INFORMATION SHOWN:
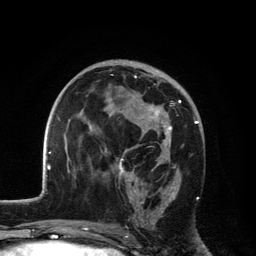
Breast MRI, one axial slice. Position 68 of 134 along the scan axis. Cropped to one breast. Dynamic contrast-enhanced series, time point 2 of 6 at this slice position (early post-contrast). 3 T. TE 2.8 ms, TR 7.5 ms. 1.2 mm slice thickness. 256 × 256 image matrix. Female patient.
Structures marked on this image (semi-automatic segmentation, software-assisted and operator-edited):
- enhancing-tissue mask used for the functional tumour volume (all voxels passing the contrast-enhancement thresholds inside the analysis volume; usually the tumour): bounding box [x1, y1, x2, y2] px = [111, 75, 181, 225]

TASK DETAILS:
Put down exactly the lines of the data above that run from its first line through the line bearing "Structures marked on", and no pictures.

WRITTEN RESPONSE:
Breast MRI, one axial slice. Position 68 of 134 along the scan axis. Cropped to one breast. Dynamic contrast-enhanced series, time point 2 of 6 at this slice position (early post-contrast). 3 T. TE 2.8 ms, TR 7.5 ms. 1.2 mm slice thickness. 256 × 256 image matrix. Female patient.
Structures marked on this image (semi-automatic segmentation, software-assisted and operator-edited):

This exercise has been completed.